Practically every Canadian seigneur
had the judicial prerogative; he could establish a court
in his seigneury, appoint its judge or judges, impose
penalties upon the habitants, and put the fees or costs
in his own pocket. In France this was a great source of
emolument, and too many seigneurs used their courts to
yield income rather than to dispense even-handed justice.
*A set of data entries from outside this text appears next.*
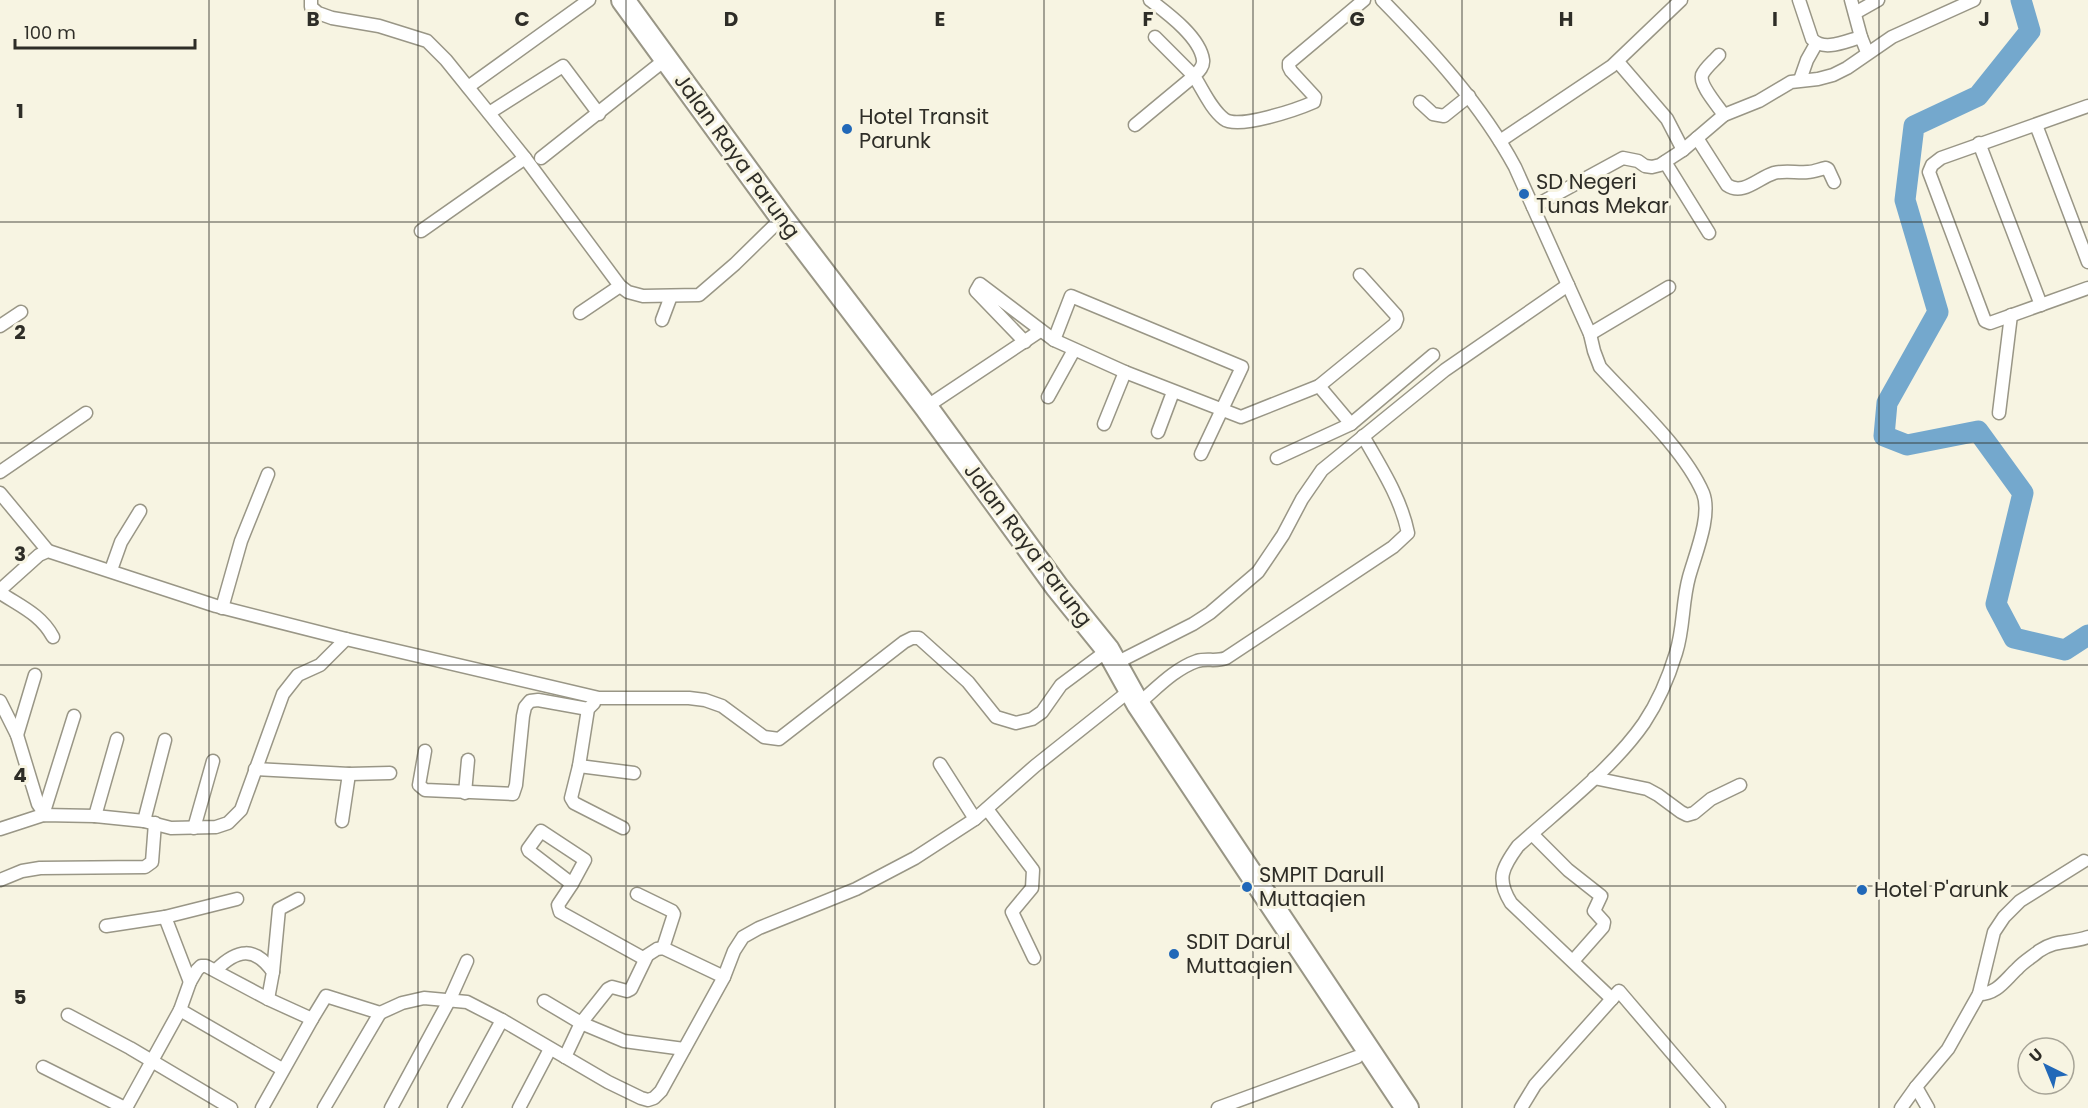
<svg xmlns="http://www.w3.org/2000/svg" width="2088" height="1108" font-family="Poppins,sans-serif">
  <rect width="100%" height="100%" fill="#f7f4e2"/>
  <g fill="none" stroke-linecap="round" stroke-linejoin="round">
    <!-- river -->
    <path stroke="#74a8cd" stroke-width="21" d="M 2021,0 L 2030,31 L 1978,96 L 1914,126 L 1905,200 L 1938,312 L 1887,403 L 1884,436 L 1907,445 L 1978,431 L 2023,493 L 1996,604 L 2014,638 L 2065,650 L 2088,635"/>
    <!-- street casing -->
    <g stroke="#999686" stroke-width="15">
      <g id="street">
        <path d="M 311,0 L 311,7 L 318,13 L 332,18 L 379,26 L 427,41 L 446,60 L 525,158 L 620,286 L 628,292 L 643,296 L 699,295 L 735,264 L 782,218"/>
        <path d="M 1150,0 C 1167,13 1200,37 1203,60 C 1204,67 1198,72 1194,76 C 1203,90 1211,109 1224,119 C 1238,130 1298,109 1314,102 L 1315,97 L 1291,71 L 1289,67 L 1289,63 L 1364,0"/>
        <path d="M 1382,0 C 1431,50 1481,104 1515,167 L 1590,334 L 1594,351 L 1600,367 C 1633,403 1684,449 1703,493 C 1712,515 1695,555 1689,577 C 1682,602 1684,628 1676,653 C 1669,676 1658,702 1644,723 C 1613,768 1559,809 1518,846 C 1502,868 1496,879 1511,903 L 1612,999"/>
        <path d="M 1799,0 L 1812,39 C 1824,52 1846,41 1861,37 L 1867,52"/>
        <path d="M 1851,0 L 1861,37"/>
        <path d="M 1855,13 L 1878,0"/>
        <path d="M 1719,55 C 1714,61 1705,68 1702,75 C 1699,85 1718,106 1724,115"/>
        <path d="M 1618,62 L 1667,119 L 1683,150"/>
        <path d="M 1800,80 L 1807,60 L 1816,44"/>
        <path d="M 468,87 L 589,0"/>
        <path d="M 1420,102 L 1433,114 L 1444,116 L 1469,96"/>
        <path d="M 2088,106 L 1941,158 L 1932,165 L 1929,172 L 1985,321 L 1990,323 L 2088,288"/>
        <path d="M 489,113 L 563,66 L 599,114"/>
        <path d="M 1135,125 L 1194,76 L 1155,37"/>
        <path d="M 2036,125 L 2088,262"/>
        <path d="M 1697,138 L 1727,185 C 1743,196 1758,178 1774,173 C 1785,170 1797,173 1808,172 C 1814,172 1820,169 1826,168 L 1828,169 L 1834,182"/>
        <path d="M 1500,141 L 1612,66 L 1681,0"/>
        <path d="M 1979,143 L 2041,305"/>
        <path d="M 541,158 L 666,59"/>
        <path d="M 1665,162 L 1709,233"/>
        <path d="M 1533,207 L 1623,158 L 1638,161 L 1645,166 L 1652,167 L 1660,165 L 1683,150 L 1724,115 L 1759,101 L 1791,82 L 1818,79 L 1833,75 L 1847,68 L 1892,37 L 1974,0"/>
        <path d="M 421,231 L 525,158"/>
        <path d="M 580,313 L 620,286"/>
        <path d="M 662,320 L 671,296"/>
        <path d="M 0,326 L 21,312"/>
        <path d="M 1590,334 L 1669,287"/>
        <path d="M 1054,340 L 1071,296 L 1242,367 L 1201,454"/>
        <path d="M 1025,342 L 976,291 L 980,284 L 1054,340 L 1125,372 L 1241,417 L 1319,386 L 1395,324 L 1397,319 L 1396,315 L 1360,275"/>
        <path d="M 1319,386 L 1351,424"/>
        <path d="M 1048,397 L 1074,350"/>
        <path d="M 926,407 L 1040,331"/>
        <path d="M 1999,413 L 2011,315"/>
        <path d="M 1104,424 L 1125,372"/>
        <path d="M 1158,432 L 1173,392"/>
        <path d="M 1277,458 L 1351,424 L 1433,355"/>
        <path d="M 0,472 L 86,413"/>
        <path d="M 0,493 L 48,551"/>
        <path d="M 111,570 L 121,542 L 140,511"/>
        <path d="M 1,588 L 2,594 C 22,607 41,615 53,637"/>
        <path d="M 0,590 L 39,555 L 48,551 L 216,606 L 346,639 L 599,698 L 689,698 L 705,700 L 722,706 L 764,737 L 779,739 L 904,642 L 912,638 L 919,638 L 968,682 L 996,717 L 1016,723 L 1032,719 L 1042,712 L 1061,685 L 1108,650"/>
        <path d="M 222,608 L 241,541 L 268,474"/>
        <path d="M 1116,663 L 1193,624 L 1210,613 L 1258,572 L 1283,535 L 1302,499 L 1322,470 L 1445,370 L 1568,285"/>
        <path d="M 0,701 L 17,735 L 38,804 L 44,813"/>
        <path d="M 594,703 L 588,709 L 579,766 L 571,798 L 574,803 L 623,828"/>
        <path d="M 1138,704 C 1156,689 1174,669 1197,661 C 1207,658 1216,662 1226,658 L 1393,547 L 1408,533 C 1401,498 1380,466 1363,436"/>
        <path d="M 17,735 L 35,675"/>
        <path d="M 425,751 L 419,785 L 425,790 L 513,794 L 516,785 L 523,716 L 525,707 L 530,701 L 538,700 L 588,709"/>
        <path d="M 940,764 L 975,819"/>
        <path d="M 579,766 L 634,773"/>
        <path d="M 255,769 L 349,774 L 390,773"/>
        <path d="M 1594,778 L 1647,789 L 1658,795 L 1681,812 L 1687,815 L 1694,813 L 1711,799 L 1740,785"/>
        <path d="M 465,793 L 468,760"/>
        <path d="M 987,809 L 1033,870 L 1032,888 L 1012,912 L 1034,958"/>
        <path d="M 43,815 L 74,716"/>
        <path d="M 95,816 L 117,739"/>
        <path d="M 144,821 L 165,740"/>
        <path d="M 342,821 L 349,774"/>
        <path d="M 194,828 L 213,761"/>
        <path d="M 0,829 L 43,815 L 95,816 L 144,821 L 171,828 L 216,827 L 228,823 L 241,810 L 283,694 L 298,675 L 320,665 L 346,639"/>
        <path d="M 541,831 L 585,860 L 572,884 L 529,851 L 528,849 Z"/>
        <path d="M 1532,834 L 1568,870 L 1601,896 L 1594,911 L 1604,922 L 1603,927 L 1573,961"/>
        <path d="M 0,880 L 22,871 L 40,868 L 145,867 L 152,862 L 155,823"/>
        <path d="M 572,884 L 558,905 L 560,912 L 643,958 L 657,949 L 663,948 L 724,977"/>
        <path d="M 637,894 L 672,911 L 674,914 L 663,948"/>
        <path d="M 165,917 L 190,982"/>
        <path d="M 106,926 L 165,917 L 237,899"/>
        <path d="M 216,970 C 237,949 255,946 273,972 L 268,999"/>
        <path d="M 273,972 L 279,909 L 298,899"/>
        <path d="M 1979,994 C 1997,994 2005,980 2017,969 C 2023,962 2032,957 2039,951 C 2057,939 2068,944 2088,937"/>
        <path d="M 544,1001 L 581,1023 L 608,989 L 612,987 L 627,991 L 631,989 L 646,958"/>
        <path d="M 180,1010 L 282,1069"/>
        <path d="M 68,1015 L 130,1048 L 231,1108"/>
        <path d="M 565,1057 L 581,1023 L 624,1041 L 684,1049"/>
        <path d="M 43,1067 L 125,1108"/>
        <path d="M 1916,1087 L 1928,1108"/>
        <path d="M 126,1108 L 180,1010 L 190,982 L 197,970 L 201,966 L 206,966 L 268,999 L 312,1019 L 326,996 L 380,1013 L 402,1003 L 424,998 L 467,1002 L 502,1020 L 608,1082 L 641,1098 L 648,1100 L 654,1098 L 661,1091 L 724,977 L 734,951 L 743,937 L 759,928 L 856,889 L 915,858 L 975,819 L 1035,766 L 1123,696"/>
        <path d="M 262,1108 L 312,1019"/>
        <path d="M 324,1108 L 380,1013"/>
        <path d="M 391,1108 L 450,999 L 467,961"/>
        <path d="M 454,1108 L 502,1020"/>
        <path d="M 519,1108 L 550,1049"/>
        <path d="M 1218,1108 L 1357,1057"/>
        <path d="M 1521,1108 L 1535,1085 L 1619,991 L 1719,1108"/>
        <path d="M 1901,1108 L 1916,1087 L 1948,1049 L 1979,994 L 1994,932 L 2004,917 L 2020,901 L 2084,861"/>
      </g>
    </g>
    <!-- highway casing -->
    <g stroke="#999686" stroke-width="26">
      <path id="highway" d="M 623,0 L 782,218 L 926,407 L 1057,587 L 1108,650 L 1138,704 L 1407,1108"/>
    </g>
    <!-- street -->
    <use href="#street" stroke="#fff" stroke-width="12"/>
    <!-- highway -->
    <use href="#highway" stroke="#fff" stroke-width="22"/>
  </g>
  <!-- grid -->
  <path fill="none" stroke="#2e2d27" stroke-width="1.5" stroke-opacity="0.55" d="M 209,0 L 209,1108M 418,0 L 418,1108M 626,0 L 626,1108M 835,0 L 835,1108M 1044,0 L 1044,1108M 1253,0 L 1253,1108M 1462,0 L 1462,1108M 1670,0 L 1670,1108M 1879,0 L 1879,1108M 0,222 L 2088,222M 0,443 L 2088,443M 0,665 L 2088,665M 0,886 L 2088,886"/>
  <!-- markers -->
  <g fill="#2168b8" stroke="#f7f4e2" stroke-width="2">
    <circle cx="847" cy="129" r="6"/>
    <circle cx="1524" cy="194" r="6"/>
    <circle cx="1247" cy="887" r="6"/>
    <circle cx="1862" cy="890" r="6"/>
    <circle cx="1174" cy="954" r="6"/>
  </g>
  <g text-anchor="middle" stroke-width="6" stroke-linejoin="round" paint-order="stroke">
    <!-- poi labels -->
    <g font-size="21" fill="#2e2d27" stroke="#f7f4e2" text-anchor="start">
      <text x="859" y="124">Hotel Transit<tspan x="859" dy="24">Parunk</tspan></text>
      <text x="1536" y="189">SD Negeri<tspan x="1536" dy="24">Tunas Mekar</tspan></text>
      <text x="1259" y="882">SMPIT Darull<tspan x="1259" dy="24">Muttaqien</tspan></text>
      <text x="1874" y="897">Hotel P'arunk</text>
      <text x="1186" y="949">SDIT Darul<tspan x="1186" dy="24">Muttaqien</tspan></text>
    </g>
    <!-- street labels -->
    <g font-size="21" fill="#2e2d27" stroke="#f7f4e2">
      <text transform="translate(737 156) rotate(54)" y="7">Jalan Raya Parung</text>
      <text transform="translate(1028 545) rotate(53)" y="7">Jalan Raya Parung</text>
    </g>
  </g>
  <g font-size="20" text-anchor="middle" font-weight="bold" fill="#2e2d27" stroke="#f7f4e2" stroke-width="6" stroke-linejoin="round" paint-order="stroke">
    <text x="313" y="26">B</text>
    <text x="522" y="26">C</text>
    <text x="731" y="26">D</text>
    <text x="940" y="26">E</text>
    <text x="1148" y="26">F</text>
    <text x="1357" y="26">G</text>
    <text x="1566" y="26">H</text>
    <text x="1775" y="26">I</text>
    <text x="1984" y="26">J</text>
    <text x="20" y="118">1</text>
    <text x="20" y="339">2</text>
    <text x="20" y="561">3</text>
    <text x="20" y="782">4</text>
    <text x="20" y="1004">5</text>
  </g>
  <!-- north arrow -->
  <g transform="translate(2046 1066) rotate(317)"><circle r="28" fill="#f7f4e2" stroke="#a7a497" stroke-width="1.5"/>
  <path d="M0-4.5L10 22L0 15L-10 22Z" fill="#2168b8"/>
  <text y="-9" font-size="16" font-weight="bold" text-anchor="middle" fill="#2e2d27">U</text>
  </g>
  <!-- scale -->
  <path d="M15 39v9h180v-9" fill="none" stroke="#2e2d27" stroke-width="3"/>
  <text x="24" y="39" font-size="18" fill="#2e2d27" stroke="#f7f4e2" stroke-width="4.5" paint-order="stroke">100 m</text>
</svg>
But in Canada, owing to the relatively small number of
suitors in the seigneuries, the system could not be made
to pay its way. Some seigneurs appointed judges who held
court once or twice a week. Others tried to save this
expense by doing the work themselves. Behind the big
table in the main room of his manor-house the seigneur
sat in state and meted out justice in rough-and-ready
fashion. He was supposed to administer it in true accord
with the Custom of Paris; he might as well have been
asked to apply the Code of Hammurabi or the Capitularies
of Charlemagne. But if the seigneur did not know the law,
he at least knew the disputants, and his decisions were
not often wide of the eternal equities. At any rate, if
a suitor was not satisfied he could appeal to the royal
courts. Only minor cases were dealt with in the seigneurial
courts, and the appeals were not numerous.
On the whole, despite its crudeness, the administration
of seigneurial justice in New France was satisfactory
enough. The habitants, as far as the records show, made
no complaint. Justice was prompt and inexpensive.